I don’t expect Walker to adopt this honorable approach. His has been a scoundrel’s campaign. He has repeatedly lied. He has questioned the Christian faith of Warnock, a pastor at Atlanta’s Ebenezer Baptist Church (where Martin Luther King Jr. served as pastor). He seems to respect no boundaries of decency. After it was recently reported that Warnock used $61,000 in campaign funds to cover childcare expenses—which is allowed under campaign finance law—Walker slammed himasking, “Why don’t he keep his own kids? Don’t have nobody keep your kids. … I keep my own.” This remark from Walker, an anti-abortion Christian fundamentalist who has fathered several children out of wedlock and who has been credibly accused of pressing his impregnated girlfriends to obtain abortions and accused by his own son of abandoning his family, set some kind of world record for hypocrisy.

In the Georgia Senate race, Democrats have tiptoed around this issue of Walker’s mental health. But it is a matter of public interest. Neither of two critical questions—was this a sound diagnosis and has he been effectively treated?—has been resolved. Should Georgia voters elect a man who allegedly threatened to kill his wife and who has admitted there were times in his life when he was under the control of various personalities and engaged in dangerous behavior? What is the basis for believing that he is now free of DID and that he won’t be plagued by his alters and driven toward violence during a stint in the Senate?

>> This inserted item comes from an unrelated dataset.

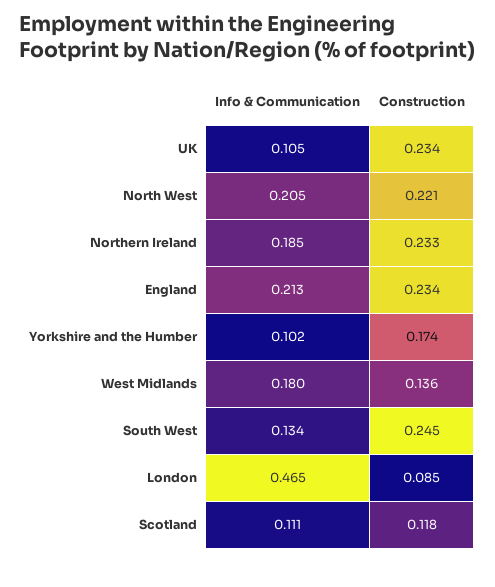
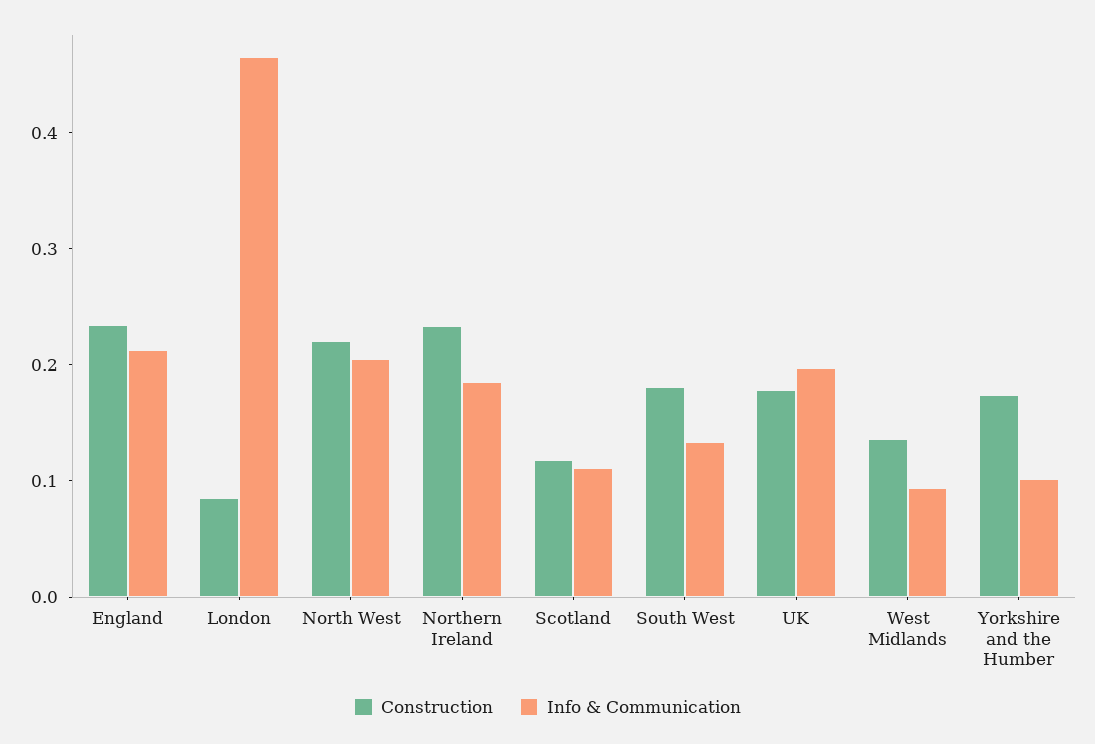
Info & Communication, UK: 0.105 -> 0.2
Construction, UK: 0.234 -> 0.18
Info & Communication, West Midlands: 0.18 -> 0.1
Construction, South West: 0.245 -> 0.18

Dr. Allen Frances, chairman emeritus of the Duke University School of Medicine’s Department of Psychiatry and Behavioral Sciences and a DID doubter who tried to strike it from the Diagnostic and Statistical Manual of Mental Disorders, believes these questions are crucial for assessing Walker’s fitness for office. He told Vesoulis, “If Herschel Walker does indeed suffer from multiple personality disorder, that should by itself disqualify him from any high office. If Herschel Walker just used multiple personality disorder as an excuse for his horrendous behavior, that should disqualify him for any high office.”

Given Walker’s uneasy relationship with the truth, his assertions about DID—he had it; it’s gone—cannot be accepted without evidence. Before this crucial election, he owes it to the voters to provide proof.